According to Engineering UK’s 2020 Report: Education Pathways into Engineering, 47%, almost half of our under 19-year-olds, have little or no understanding about what engineers actually do. It is no wonder then, that we’re an industry struggling to fill our skills gaps and talent pipeline.
Entries for maths and double science GCSEs rose by 4% and 5% respectively in 2019, whereas entries for engineering and design and technology fell by 31% and 22% respectively; so young people are choosing the subjects that underpin our industry, but not qualifications that link directly.
The FE white paper: Skills for Jobs, published in January starts to address that grand chasm between education and employment. Many are suggesting it’s a long time coming, or it’s too little too late, but for future generations it’s most certainly a step in the right direction.

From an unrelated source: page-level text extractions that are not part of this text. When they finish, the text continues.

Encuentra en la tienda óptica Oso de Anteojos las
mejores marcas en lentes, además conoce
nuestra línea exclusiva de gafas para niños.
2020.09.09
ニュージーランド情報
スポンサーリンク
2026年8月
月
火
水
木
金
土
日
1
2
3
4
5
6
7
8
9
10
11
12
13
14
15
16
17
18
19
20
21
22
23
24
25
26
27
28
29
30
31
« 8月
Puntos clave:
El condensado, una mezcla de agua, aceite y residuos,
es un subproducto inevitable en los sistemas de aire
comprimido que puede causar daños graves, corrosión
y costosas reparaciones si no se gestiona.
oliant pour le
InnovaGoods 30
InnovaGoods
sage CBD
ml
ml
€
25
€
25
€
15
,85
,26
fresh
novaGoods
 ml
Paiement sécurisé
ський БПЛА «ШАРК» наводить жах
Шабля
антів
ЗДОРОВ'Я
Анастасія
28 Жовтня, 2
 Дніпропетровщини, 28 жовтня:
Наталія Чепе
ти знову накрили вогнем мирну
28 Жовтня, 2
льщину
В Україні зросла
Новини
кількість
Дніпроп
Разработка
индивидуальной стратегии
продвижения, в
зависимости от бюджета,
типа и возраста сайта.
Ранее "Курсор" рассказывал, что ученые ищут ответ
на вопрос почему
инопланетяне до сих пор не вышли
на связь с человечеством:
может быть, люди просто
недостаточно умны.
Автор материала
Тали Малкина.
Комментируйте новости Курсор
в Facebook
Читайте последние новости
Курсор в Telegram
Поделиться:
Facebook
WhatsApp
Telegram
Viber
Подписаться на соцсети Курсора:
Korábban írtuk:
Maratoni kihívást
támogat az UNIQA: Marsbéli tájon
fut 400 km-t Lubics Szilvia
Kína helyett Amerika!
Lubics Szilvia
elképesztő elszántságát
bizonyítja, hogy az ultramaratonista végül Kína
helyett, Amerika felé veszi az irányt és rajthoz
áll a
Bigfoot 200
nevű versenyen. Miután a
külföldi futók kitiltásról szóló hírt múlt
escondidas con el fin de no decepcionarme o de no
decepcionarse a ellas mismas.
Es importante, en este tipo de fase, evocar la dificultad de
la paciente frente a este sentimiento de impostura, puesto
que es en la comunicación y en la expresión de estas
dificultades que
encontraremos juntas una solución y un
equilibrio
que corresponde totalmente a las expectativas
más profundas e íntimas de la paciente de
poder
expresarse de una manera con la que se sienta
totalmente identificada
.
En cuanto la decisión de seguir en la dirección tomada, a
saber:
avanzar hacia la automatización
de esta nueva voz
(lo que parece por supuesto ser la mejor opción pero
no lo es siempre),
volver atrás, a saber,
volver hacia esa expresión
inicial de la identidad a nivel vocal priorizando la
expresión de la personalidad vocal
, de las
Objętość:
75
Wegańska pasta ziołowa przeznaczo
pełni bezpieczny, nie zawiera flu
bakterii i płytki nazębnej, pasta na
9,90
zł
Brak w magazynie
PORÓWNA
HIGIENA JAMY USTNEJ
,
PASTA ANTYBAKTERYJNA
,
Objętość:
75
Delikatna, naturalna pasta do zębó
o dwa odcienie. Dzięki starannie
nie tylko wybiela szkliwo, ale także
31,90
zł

One of my careers fair memories, when we were allowed in a group of more than 6, was a young year 9 student, running riot through the fair. I stopped him and asked what he wanted to do after school. He had no idea what he could do. After a short conversation about what he was good at; maths and science, off he went to look at engineering, finance and aerospace (well, we were in Bristol!).
Skills for Jobs certainly puts some of the responsibility at the feet of employers. We have to provide our teachers with the confidence to talk about our industries. They form one of the largest pools of influencers UK PLC has. So how best can businesses support our teachers?